Hérault : Elle se défenestre pour fuir les coups de son mari violent, 45 jours d’ITT


Illustration. (Shutterstock)

Un quadragénaire s’est introduit au domicile de la victime à son insu et la situation a totalement dégénéré.

Le procès d’un directeur de grande surface de 42 ans s’est tenu ce mardi, devant le tribunal de grande instance de Béziers (Hérault), relate France Bleu. Le prévenu était poursuivi pour des violences volontaires aggravées sur sa conjointe dont il est séparé depuis deux ans et avec qui il est en instance de divorce depuis un épisode de violences conjugales en 2018.

Les faits remontent au 21 juin dernier. Le quadragénaire s’est introduit au domicile de sa conjointe à son insu. Il disposait du double des clés de cet appartement, situé au premier étage d’un immeuble de Caux près de Pézenas, depuis que leurs enfants les avaient oubliées chez lui lors de son week-end de garde.

Près d’une heure de violences

Le quadragénaire, dépeint comme narcissique et ayant des tendances suicidaires, a fait face à sa conjointe qui rentrait d’une soirée. Cette dernière a été victime d’une grande violence durant 45 minutes. Il a tenté de l’étouffer et de l’étrangler. Elle a alors fui son logement en sautant par la fenêtre et a atterri quatre mètres plus bas, entraînant l’agresseur dans sa chute.

La victime, qui s’est vu délivrer 45 jours d’Incapacité totale de travail (ITT), était absente à l’audience. Le prévenu, père de trois enfants, a tenté de se justifier : « Je suis rentré à son insu chez elle mais je voulais parler avec elle. J’ai perdu pied quand j’ai vu qu’un homme l’appelait à une heure si tardive ».

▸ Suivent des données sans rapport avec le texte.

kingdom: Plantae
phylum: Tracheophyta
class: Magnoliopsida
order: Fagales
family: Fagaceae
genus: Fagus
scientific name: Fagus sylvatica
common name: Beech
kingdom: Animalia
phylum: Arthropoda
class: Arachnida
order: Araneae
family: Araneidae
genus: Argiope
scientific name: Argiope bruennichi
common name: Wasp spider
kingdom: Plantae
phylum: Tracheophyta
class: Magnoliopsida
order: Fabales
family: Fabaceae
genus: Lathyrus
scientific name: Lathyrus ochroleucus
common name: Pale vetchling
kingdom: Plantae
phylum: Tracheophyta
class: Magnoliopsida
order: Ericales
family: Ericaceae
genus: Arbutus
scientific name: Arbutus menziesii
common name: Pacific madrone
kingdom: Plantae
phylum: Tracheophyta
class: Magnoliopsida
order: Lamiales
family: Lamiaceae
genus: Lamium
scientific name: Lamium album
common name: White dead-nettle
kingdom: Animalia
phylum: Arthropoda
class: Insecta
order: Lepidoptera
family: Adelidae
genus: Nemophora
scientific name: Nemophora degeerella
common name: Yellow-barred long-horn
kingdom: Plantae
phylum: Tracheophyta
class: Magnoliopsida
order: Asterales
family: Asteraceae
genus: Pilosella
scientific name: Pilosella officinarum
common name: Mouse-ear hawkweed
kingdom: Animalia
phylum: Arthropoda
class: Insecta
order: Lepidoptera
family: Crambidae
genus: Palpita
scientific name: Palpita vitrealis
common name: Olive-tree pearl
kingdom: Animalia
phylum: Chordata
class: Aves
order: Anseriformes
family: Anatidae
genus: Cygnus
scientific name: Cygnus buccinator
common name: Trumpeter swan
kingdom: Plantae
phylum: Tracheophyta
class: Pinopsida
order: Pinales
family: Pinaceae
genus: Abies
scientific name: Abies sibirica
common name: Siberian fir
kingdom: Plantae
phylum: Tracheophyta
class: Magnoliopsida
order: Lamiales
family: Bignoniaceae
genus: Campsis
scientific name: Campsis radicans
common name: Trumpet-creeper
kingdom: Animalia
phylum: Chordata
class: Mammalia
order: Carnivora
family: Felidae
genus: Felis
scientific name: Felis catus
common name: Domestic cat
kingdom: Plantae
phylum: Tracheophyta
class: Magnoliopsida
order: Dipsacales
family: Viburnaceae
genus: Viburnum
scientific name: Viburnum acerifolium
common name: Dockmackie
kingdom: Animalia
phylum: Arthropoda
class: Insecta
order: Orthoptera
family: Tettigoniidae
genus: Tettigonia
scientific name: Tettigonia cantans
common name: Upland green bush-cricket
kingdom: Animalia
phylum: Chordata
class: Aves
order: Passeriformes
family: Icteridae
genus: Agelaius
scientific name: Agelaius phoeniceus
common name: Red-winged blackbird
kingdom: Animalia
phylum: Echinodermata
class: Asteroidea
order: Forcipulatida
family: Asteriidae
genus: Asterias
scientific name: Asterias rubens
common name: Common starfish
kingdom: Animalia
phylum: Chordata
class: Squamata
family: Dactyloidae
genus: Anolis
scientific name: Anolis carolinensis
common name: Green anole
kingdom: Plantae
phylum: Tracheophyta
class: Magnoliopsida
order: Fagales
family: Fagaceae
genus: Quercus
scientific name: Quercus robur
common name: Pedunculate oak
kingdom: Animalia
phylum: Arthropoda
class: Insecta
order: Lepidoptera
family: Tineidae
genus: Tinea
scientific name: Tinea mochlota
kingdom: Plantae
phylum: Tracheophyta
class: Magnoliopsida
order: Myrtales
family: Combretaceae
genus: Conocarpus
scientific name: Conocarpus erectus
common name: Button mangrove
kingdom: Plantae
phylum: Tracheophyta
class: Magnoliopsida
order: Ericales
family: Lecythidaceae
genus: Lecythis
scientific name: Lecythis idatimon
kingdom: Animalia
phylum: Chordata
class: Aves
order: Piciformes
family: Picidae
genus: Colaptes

« J’accepte tout. Mais je ne l’ai pas frappée », a ajouté le quadragénaire, déjà condamné en 2018 pour des violences conjugales. Les constatations ont révélé que la victime portait de nombreux hématomes sur son corps, contredisant les déclarations du prévenu. Le procès a permis de comprendre qu’il imaginait une reconstruction familiale après deux ans de séparation.

2 ans de prison ferme avec mandat de dépôt

Alors qu’il encourait une peine de 10 ans de prison pour avoir agi en récidive légale, le parquet de Béziers a requis 3 ans d’emprisonnement. Représentée par son avocat, la victime l’a décrit comme un bon père de famille et a invoqué la clémence du tribunal pour son mari. Elle a réclamé une mesure l’obligeant à des soins plutôt que son incarcération.

Ses déclarations n’ont pas convaincu les magistrats. Le prévenu a été condamné à trois ans de prison dont deux ans ferme pour des violences volontaires aggravées. La décision a été assortie d’un mandat de dépôt qui l’a conduit directement derrière les barreaux. En outre, il a écopé d’une obligation de soins. Une prochaine audience est prévue en décembre prochain pour déterminer les intérêts civils.